Em 1962, comparando a lavagem cerebral do Partido Comunista Chinês com ‘a reabilitação mental hospitalar, o treinamento para certos papéis profissionais, a preparação formal de uma noviça para ingresso no convento,

a doutrinação do executivo para entrar na empresa...[Schein] conclui: ‘Não estou fazendo esses paralelos com o sentido de condenar algumas de nossas próprias abordagens, ao contrário, meu objetivo é justamente o oposto. Estou tentando mostrar que os métodos chineses não são tão misteriosos, nem tão diferentes e tampouco horríveis [not so awful], desde que separemos o horror [awfulness] da ideologia comunista e olhemos simplesmente para os métodos. (COOKE 1999, p. 95).

O exemplo permite entender as especificidades da operação de formalizar, e como ela se combina com a instrumentalização, produzindo inovações em termos de exploração e alienação do trabalho, com a criação de novos meios para viabilizar a acumulação. Caracteriza-se, portanto, a heterogestão como prática tipicamente capitalista, porque ligada à universalização da mais-valia relativa. Na dimensão organizacional, sua função é controlar a manifestação da diferença, mantê-la nos limites da organização capitalista do trabalho, impedir a ruptura. Na prática, essas fronteiras são estabelecidas pela gerência ou gestores, de modo a manter o controle sobre a diferença, reproduzindo indefinidamente o processo de trabalho capitalista.

O ponto crucial aqui é entender que o estabelecimento das fronteiras da diferença, isto é, daquilo que será incluído e/ou excluído da organização constitui a substância da heterogestão. Assim, a proposta da autogestão como inversão da organização capitalista fará sentido se for extraída desta substância, por negação. Dada a equação ‘heterogestão = formalização + exploração e alienação’, a questão fundamental é saber se é possível negativar apenas um dos dois componentes da soma, sem prejuízo do resultado final: a autogestão.
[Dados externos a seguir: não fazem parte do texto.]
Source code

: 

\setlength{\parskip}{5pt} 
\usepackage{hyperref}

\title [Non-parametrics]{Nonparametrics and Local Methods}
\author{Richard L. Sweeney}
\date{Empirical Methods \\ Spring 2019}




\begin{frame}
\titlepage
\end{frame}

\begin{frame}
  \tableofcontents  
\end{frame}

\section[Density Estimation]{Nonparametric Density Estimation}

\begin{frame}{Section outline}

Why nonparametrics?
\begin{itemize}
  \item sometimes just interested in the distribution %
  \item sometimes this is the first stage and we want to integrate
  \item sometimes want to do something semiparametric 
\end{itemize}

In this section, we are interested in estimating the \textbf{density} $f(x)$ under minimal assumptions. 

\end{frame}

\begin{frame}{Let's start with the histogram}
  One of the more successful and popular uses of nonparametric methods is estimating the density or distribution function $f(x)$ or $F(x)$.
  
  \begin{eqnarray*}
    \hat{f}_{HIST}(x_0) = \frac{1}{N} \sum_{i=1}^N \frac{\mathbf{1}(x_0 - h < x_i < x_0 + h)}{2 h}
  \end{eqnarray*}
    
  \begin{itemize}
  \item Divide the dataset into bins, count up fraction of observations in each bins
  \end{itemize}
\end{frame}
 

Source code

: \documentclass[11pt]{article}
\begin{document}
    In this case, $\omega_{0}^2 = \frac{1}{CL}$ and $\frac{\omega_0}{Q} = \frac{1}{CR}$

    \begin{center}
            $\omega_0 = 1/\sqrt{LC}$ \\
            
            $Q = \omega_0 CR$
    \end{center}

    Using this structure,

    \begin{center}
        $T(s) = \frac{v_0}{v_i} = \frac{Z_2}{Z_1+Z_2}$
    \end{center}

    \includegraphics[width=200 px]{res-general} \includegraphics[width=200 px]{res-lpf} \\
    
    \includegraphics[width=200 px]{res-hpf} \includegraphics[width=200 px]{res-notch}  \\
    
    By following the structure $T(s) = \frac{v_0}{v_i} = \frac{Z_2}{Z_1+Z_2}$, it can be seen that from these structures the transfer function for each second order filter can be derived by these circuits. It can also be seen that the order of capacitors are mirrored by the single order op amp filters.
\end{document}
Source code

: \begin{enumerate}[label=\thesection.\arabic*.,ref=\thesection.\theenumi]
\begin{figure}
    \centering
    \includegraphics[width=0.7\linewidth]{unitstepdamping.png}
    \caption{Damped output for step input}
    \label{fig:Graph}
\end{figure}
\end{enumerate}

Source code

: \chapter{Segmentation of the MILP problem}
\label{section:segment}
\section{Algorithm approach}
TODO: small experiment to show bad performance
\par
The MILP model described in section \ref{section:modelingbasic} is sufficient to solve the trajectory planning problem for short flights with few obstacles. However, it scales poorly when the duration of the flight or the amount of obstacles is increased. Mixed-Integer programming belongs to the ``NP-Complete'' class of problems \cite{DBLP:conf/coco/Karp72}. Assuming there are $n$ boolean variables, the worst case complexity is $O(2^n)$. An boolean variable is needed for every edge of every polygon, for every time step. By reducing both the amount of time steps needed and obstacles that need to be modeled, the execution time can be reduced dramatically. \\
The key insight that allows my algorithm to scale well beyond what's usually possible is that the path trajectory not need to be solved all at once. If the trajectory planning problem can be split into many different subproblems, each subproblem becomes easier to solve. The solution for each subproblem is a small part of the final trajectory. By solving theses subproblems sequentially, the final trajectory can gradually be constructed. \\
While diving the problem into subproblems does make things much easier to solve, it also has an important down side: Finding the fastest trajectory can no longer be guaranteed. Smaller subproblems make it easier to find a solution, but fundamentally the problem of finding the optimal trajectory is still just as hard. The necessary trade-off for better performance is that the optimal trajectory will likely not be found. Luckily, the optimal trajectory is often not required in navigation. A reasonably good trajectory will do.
Gutierrez (1988) construiu seu modelo pela via da inversão isolada do segundo termo da equação (exploração e alienação), por isso foi possível para ele defender a importância de um modelo formal. Entretanto, suas conclusões levam a crer que a formalização de um modelo é questionável, isto é, sua proposta pretende ser apenas uma referência, uma âncora cognitiva a partir da qual os sujeitos envolvidos no projeto de autogestão possam re-elaborar, re-formar, re-significar os conteúdos. Ou seja, operam a função de formalizar tal como gerentes e gestores, e, ao mesmo tempo, negam os conteúdos de exploração e alienação do trabalho desta mesma função. Nesses termos, parece haver um ponto comum entre heterogestão e autogestão dado pela função de formalização.